╭─ PASSAGE TO READ

Pentraxin-3 as a marker of disease severity and risk of death in patients with necrotizing soft tissue infections: a nationwide, prospective, observational study

Affiliations
Observational Study

Pentraxin-3 as a marker of disease severity and risk of death in patients with necrotizing soft tissue infections: a nationwide, prospective, observational study

Marco Bo Hansen et al. Crit Care. .

Abstract

Background: New biomarkers are needed to assess the severity of necrotizing soft tissue infection (NSTI) at an early stage and to individualize treatment strategies. We assessed pentraxin-3 (PTX3) as a marker of disease severity and risk of death in patients with NSTI.

Methods: We conducted a prospective, observational study in the intensive care unit at Copenhagen University Hospital, where treatment of NSTI is centralized at a national level. We compared PTX3, procalcitonin and C-reactive protein in septic shock versus nonshock patients and in amputated versus nonamputated patients using the Mann-Whitney U test. The prognostic value of the markers for 180-day mortality was assessed using Cox regression analyses.

╰─
╭─ ENTRIES PROVIDED

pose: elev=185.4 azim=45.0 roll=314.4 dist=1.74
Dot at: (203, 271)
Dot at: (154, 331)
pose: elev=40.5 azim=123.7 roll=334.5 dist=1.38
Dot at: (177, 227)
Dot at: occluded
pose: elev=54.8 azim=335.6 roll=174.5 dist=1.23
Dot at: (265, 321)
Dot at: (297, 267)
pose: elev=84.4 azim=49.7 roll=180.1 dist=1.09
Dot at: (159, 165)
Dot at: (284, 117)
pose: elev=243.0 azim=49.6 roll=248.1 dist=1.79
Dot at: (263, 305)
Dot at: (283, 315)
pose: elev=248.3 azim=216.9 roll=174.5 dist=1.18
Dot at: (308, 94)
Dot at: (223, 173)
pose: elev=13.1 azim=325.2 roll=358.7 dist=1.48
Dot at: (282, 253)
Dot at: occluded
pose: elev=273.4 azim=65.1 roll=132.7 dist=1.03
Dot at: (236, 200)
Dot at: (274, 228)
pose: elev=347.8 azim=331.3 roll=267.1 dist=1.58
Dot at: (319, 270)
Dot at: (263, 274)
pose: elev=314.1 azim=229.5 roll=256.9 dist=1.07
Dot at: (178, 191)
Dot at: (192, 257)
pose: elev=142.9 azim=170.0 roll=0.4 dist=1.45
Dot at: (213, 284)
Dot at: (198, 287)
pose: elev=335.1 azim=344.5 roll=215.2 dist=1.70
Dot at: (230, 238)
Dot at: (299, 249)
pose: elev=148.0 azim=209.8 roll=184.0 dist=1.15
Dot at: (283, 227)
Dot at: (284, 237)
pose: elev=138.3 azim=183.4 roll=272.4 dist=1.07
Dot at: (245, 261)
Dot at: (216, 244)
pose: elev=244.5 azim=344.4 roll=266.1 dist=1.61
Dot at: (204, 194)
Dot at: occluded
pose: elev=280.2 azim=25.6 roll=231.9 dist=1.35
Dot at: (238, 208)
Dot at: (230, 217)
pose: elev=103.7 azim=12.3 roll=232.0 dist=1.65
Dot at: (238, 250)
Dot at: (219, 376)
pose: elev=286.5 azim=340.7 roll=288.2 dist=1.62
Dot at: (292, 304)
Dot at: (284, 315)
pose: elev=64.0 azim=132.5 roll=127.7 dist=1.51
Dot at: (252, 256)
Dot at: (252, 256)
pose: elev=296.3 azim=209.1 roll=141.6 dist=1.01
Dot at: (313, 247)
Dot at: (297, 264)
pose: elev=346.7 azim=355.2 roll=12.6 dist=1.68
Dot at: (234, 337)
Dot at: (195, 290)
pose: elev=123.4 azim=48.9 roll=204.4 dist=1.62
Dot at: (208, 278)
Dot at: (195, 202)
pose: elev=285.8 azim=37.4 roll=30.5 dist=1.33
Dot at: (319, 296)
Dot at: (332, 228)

╰─

- [WHAT TO PRODUCE] Write out the pentraxin-3 study abstract word for word from "Background: New biomarkers" to "Cox regression analyses.".

- [ANSWER BOX]
Background: New biomarkers are needed to assess the severity of necrotizing soft tissue infection (NSTI) at an early stage and to individualize treatment strategies. We assessed pentraxin-3 (PTX3) as a marker of disease severity and risk of death in patients with NSTI.

Methods: We conducted a prospective, observational study in the intensive care unit at Copenhagen University Hospital, where treatment of NSTI is centralized at a national level. We compared PTX3, procalcitonin and C-reactive protein in septic shock versus nonshock patients and in amputated versus nonamputated patients using the Mann-Whitney U test. The prognostic value of the markers for 180-day mortality was assessed using Cox regression analyses.